Войной опалённая память - стр. 22
Тареся сказала, что надо сходить в Омельно и все узнать у Юдыцких. Омельно от нас в 15 километрах. На следующий день я отправилась туда. Дождь, слякоть, ноги потрескались, сил было мало, но я шла через Поречье, Омеленский лес, никто меня не останавливал.
Юдыцкие жили на панском дворе. Молодой Юдыцкой не было, она с четырехмесячным грудным ребенком уехала в Пуховичи. Дома была мать, ее перед этим грабили полицаи и побили.
Я дождалась молодой Юдыцкой. Она говорит, что была в Бобруйске, где сидит ее муж – староста за подозрение в помощи партизанам. Там она видела И. И. Коско, который передал записку для семьи, но она в пеленках не сохранилась. Пробирается в свою партизанскую зону.
Казалось бы, все прояснилось, но легче не стало. Предпринимать что-либо было невозможно. А может, не муж, может один из его братьев. Их трое.
С надеждой в сердце и неопределенностью в мыслях я ушла от Юдыцких.
УПОЛНОМОЧЕННЫЙ ПО ЗАГОТОВКАМ
Враг требовал сдавать продовольствие, грабил наш народ. Вынуждены были сдавать свой урожай и колхозники нашего колхоза имени Свердлова. Уполномоченными по заготовкам по бригаде в деревне Борцы были Иосиф Ачаповский, в Пересельках – Мойсей, в Блащитнике и Турине – Антось. Иные эту миссию выполняли не особенно охотно, а отдельные – с большим рвением.
Как-то осенью 1941 года загрузили мы шесть подвод отборной картошки и мешки с зерном и подготовились на следующий день везти их в район в Гресск оккупационным фашистским властям. Когда перебирали картофель перед погрузкой к женщинам подошли двое незнакомых мужчин в гражданской одежде спокойно разговаривают, расспрашивают о житье-бытье и как будто между прочим интересуются куда направляется зерно и картофель и когда отправляются подводы. Немцам, – ответили смелейшие, ничего не подозревая.

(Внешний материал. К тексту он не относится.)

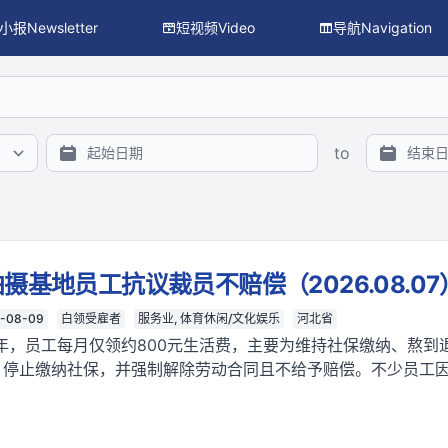
小报Newsletter
短视频Video
导航Navigation
搜索、主题/议题/行业/地区过滤与 facet 统计），供程序与 L
to
基地员工抗议裁员不赔偿（2026.08.07
-08-09
白领受雇者
服务业, 体育休闲/文化娱乐
河北省
年，员工每月仅领约800元生活费，主要为维持社保缴纳、熬到
、停止缴纳社保，并强制解除劳动合同且不给予赔偿。不少员工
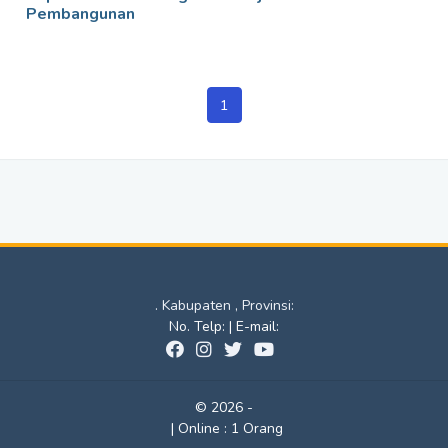
Pembangunan
1
. Kabupaten , Provinsi:
No. Telp: | E-mail:
© 2026 -
|
Online :
1 Orang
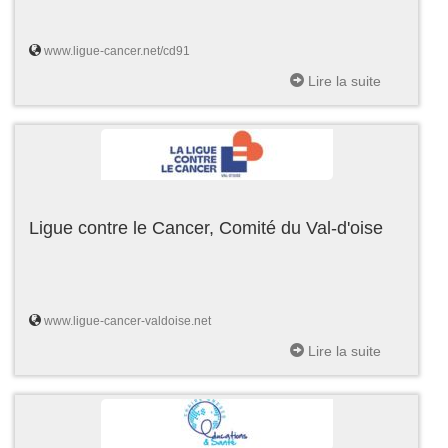
www.ligue-cancer.net/cd91
Lire la suite
Ligue contre le Cancer, Comité du Val-d'oise
www.ligue-cancer-valdoise.net
Lire la suite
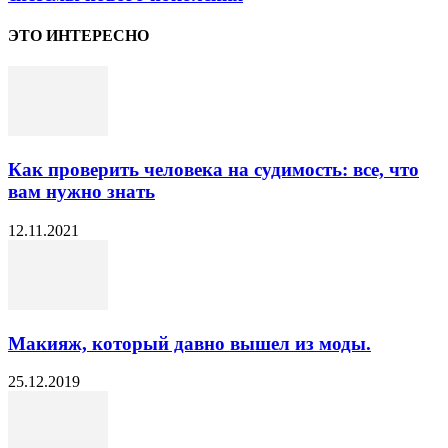
ЭТО ИНТЕРЕСНО
Как проверить человека на судимость: все, что
вам нужно знать
12.11.2021
Макияж, который давно вышел из моды.
25.12.2019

На следующий день повозки с грузом отправились в путь. Ездовыми были Клим Варивончик, Анюта Жуковская ее брат Павлик, и еще один паренек. Замыкал колонну уполномоченный по заготовкам Ачаповский. Спокойно проехали километров десять, проехали и миновали Рудицу и углубились в Гресский лес, как называли у нас в то время лесной массив на юго-запад от Селецка. У Горелого моста с горки в лесу выходят восемь человек военных в шинелях и один в тужурке-кожанке. Старший говорит: – продовольствие заберем, а лошадей вернем, враг его не выращивал.
– Как же мы отчитаемся? – спрашивает Ачаповский. – Надо убежать, – подсказывает Жуковская единственный, как ей казалось выход из такого положения.
– Бежать не надо, – успокаивает командир, – выдадим документы, на повозках и вернетесь. Будет все, как положено. Садитесь на пеньки и отдыхайте.
– Мы поделимся и обедами – предложил Ачаповский и передал часть своих запасов красноармейцам. Так поступили и другие.
Повозки скрылись в густом ельнике. Ездовые расположились на полянке и принялись закусывать. Если выдадут документ, чего же бояться, – произнес уполномоченный по заготовкам.
Долго не пришлось ждать. Вскоре наши подводы показались из леса. Лошади шли легко, продовольствие был выгружено. Извозчикам был вручен документ, и что удивительно – на нем стояла круглая гербовая печать. Оккупационным властям документ объяснял по какой причине задержан обоз с продовольствием. Особенно запомнилось Ачаповскому выражение: «свиньям» продукты не допущены… – Видимо хотели немцы скормить скоту нашу отборную картошку и зерно? – вставила свое мнение его жена Тэкля, когда Ачаповский сорок лет спустя вспоминал это событие.